I wanted a desktop app that treats agent work the way a real dev team does: different roles for different costs, work surfaced like a sprint board, and a persistent session that survives restarts.
What I built
An Electron app with a React + Zustand UI, a Claude-CLI-driven orchestrator in the main process, and a CLI for headless runs. A REST API surface on top for external monitoring.
- Tiered specialists. The orchestrator hands each task to the right model for the cost — Haiku for the cheap stuff, Sonnet for the middle, Opus for the hard calls. Separate validator / verifier / committer agents mean the model doing the work isn’t the model grading it.
- Persistent orchestrator session. The first task in a run starts a new Claude session; every subsequent task continues it. Session state survives app restarts and rate-limit waits, so a long run picks back up instead of re-priming context from scratch.
- Live execution view. Streaming JSON output is parsed as it arrives and rendered as a living task card — status tags, cost tracking per call, rate-limit countdowns, errors inline.
- Sprint board, standup, retrospective. The TODO list becomes a sprint; finished tasks become standup notes; a retrospective view summarizes what the agent did and what it couldn’t.
Interesting bits
- Stream processing is the whole UX. The visible difference between “good agent” and “bad agent” isn’t model quality — it’s whether the user can see what it’s doing. JSON streaming mode + incremental parsing turns a wall of spinning text into a progress indicator that actually indicates progress.

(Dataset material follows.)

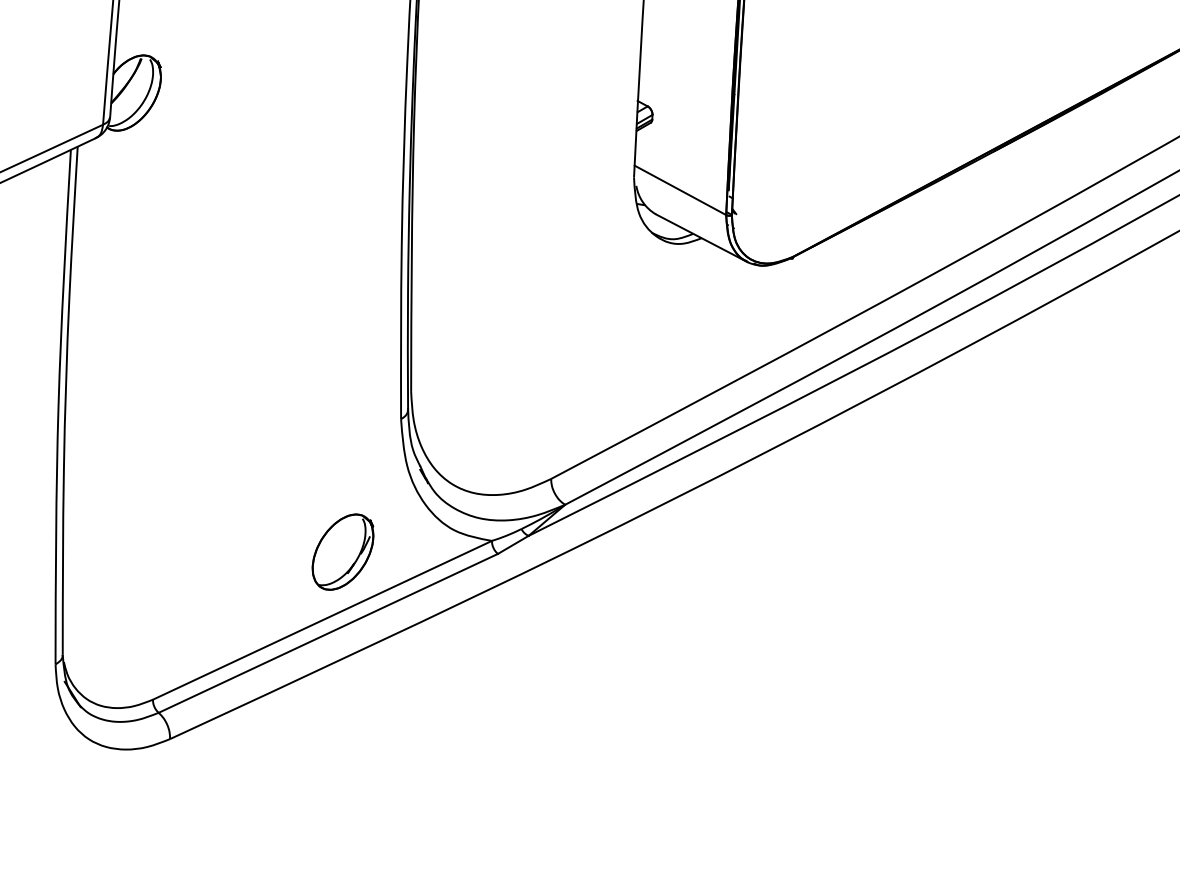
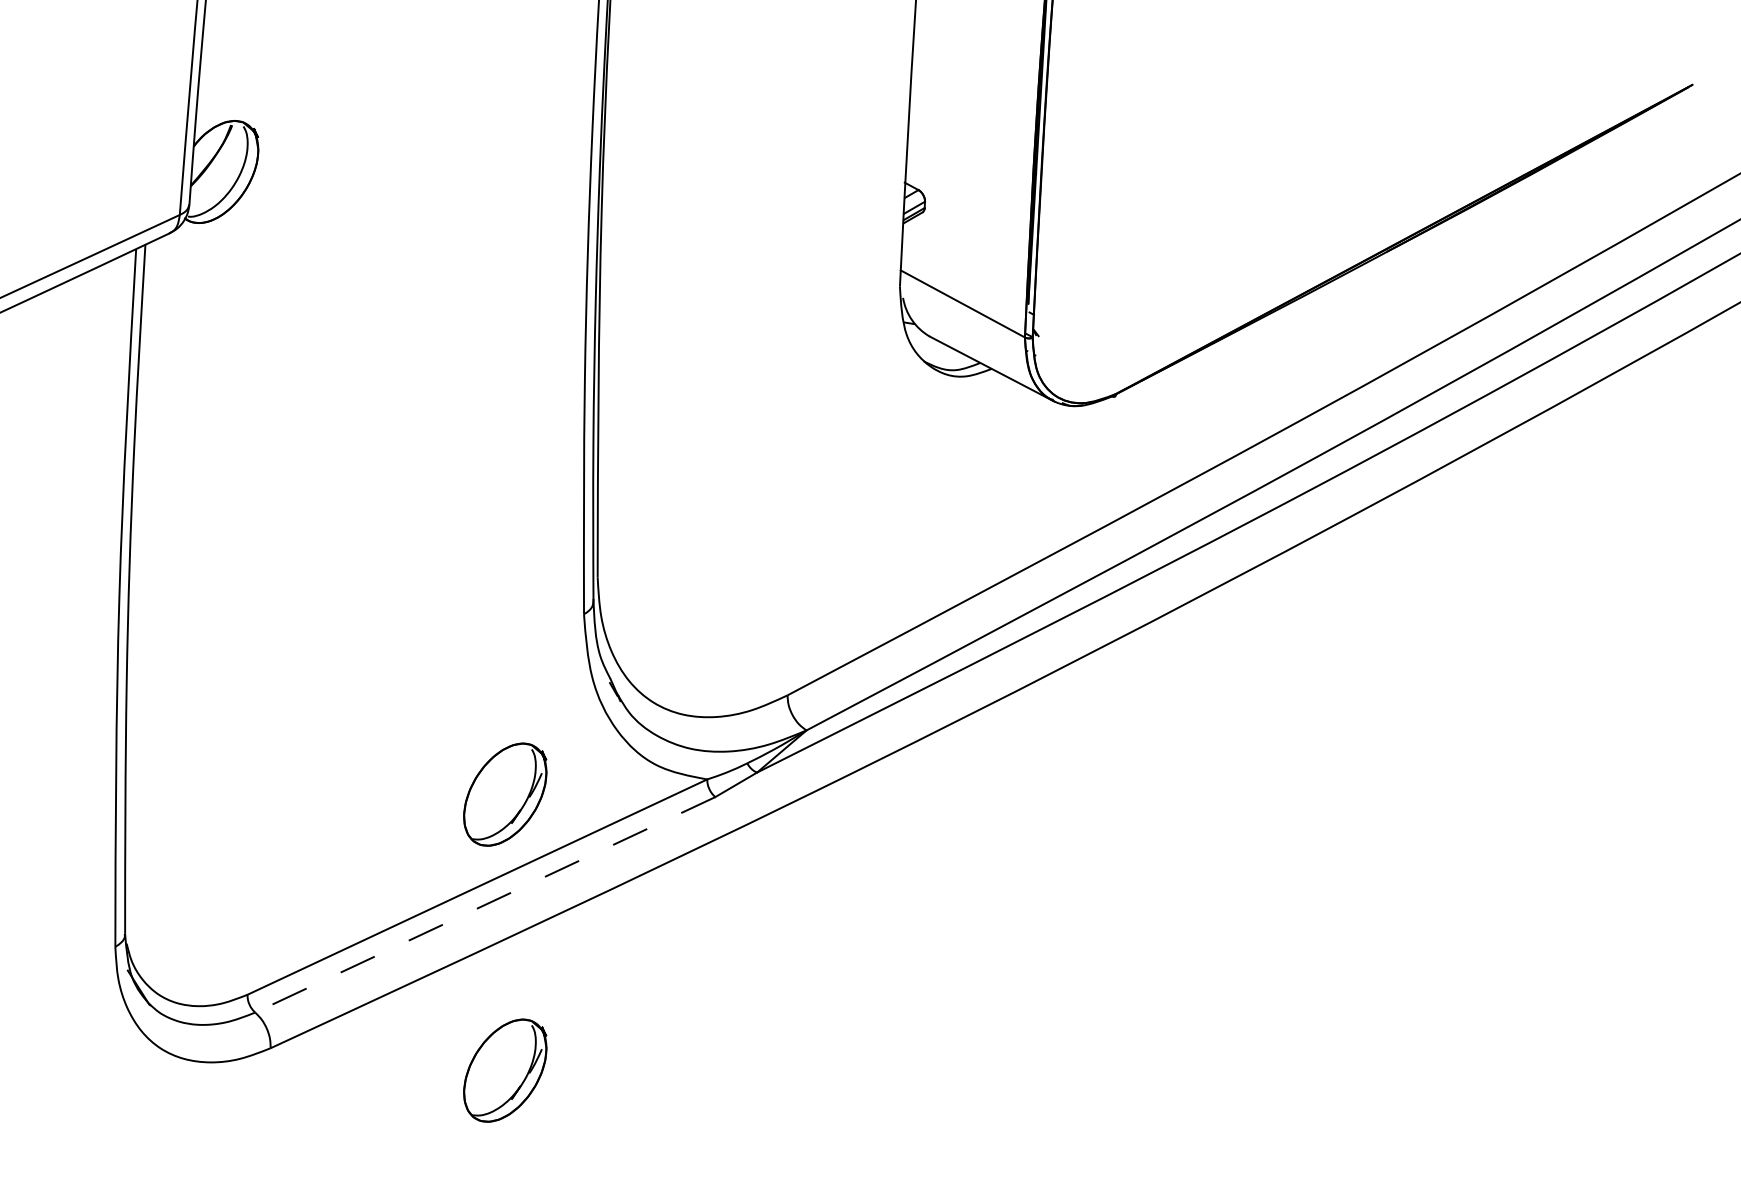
line: (327, 633) -> (484, 905), solid -> dashed
part: (343, 755) -> (505, 1070), added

- Rate-limit handling as a first-class state. When the API says “wait until T,” the app schedules a resume instead of exiting. Tasks in flight are checkpointed; the UI shows a countdown instead of an error.
- Specialization isn’t just cost optimization. A validator that wasn’t in the room when the code was written gives genuinely different feedback than a self-critique pass. Cheap enough to run on every task.
- The NieR theme isn’t decoration. It’s the reason I kept building it long enough for it to become useful. Portfolios are allowed to reward their author.